There’s no shortage of apocalypse games that aim for a similar complexity in tone. But they largely fall more neatly into one of two camps: The somber subgenre mentioned above, or the absurdist style of game typified by Borderlands, Rage 2, Sunset Overdrive, Dead Island 2, or certain Fallout entries.

Stalker 2, for its part, refuses to spend too long in either mode. Whereas Fallout highlights the absurdity of a world replicating the same mercenary government and economic systems that brought it to a nuclear catastrophe in the first place, Stalker 2 presents a world where a societal crash has already arrived and there’s nothing left to do but make the best out of a grim reality that seems like it might be eternal.

Stalker 2 versus Fallout: A barren landscape from FPS and survival game Stalker 2
Even the nature of the Zone itself, which is seen by the game’s characters as – depending on their outlook – a land of opportunity, a violent nightmare, or the site of nuclear-borne miracles, belies the usual expectation that a post-apocalyptic landscape should be straightforwardly hellish. The anomalies that appear as Skif explores might turn a few square meters of landscape into a gauntlet of crackling electricity, jets of flame, tiny pieces of flesh-ripping glass, or bubbling pools of acid. But the fact that these strange phenomena exist at all – sometimes accompanied by wound-healing or injury-protecting artifacts – is evidence that there is more to Stalker 2’s apocalypse than sheer devastation.

There is strange wonder, too.
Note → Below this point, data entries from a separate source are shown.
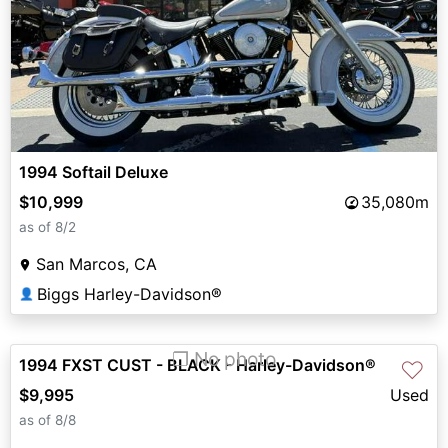
1994 Softail Deluxe
$10,999
35,080m
as of 8/2
San Marcos, CA
Biggs Harley-Davidson®
👤
❐ No photo
1994 FXST CUST - BLACK - Harley-Davidson®
♡
$9,995
Used
as of 8/8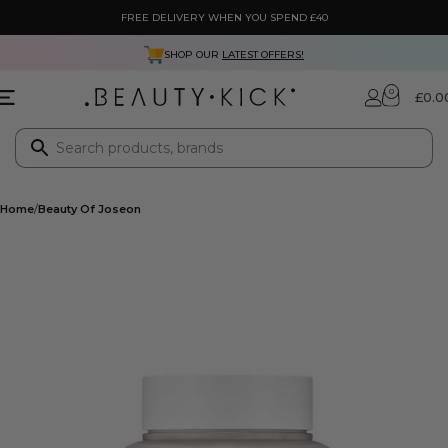
FREE DELIVERY WHEN YOU SPEND £40
SHOP OUR
LATEST OFFERS!
0
£
0.0
Home
Beauty Of Joseon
There is opportunity for psychological, physical, spiritual, and scientific discovery. The game’s creator obviously sees beauty in the ruins, in the ability of humanity to find joy in miserable circumstances. This is what makes Stalker 2: Heart of Chornobyl stand apart from the other apocalypse games it resembles.

Stalker 2 versus Fallout: A ghostly Ferris wheel from FPS and survival game Stalker 2
It attempts to portray the full dimensions of people in a bad place, showing that even the horrifying drama of a world that’s succumbed to disaster can still see its inhabitants do more than fight one another to survive. No matter how many times Skif’s death count goes up, after all, Stalker 2’s player always has reason to load their last save and venture back out into the Zone again, maybe to see if they’ll encounter something better than they did before.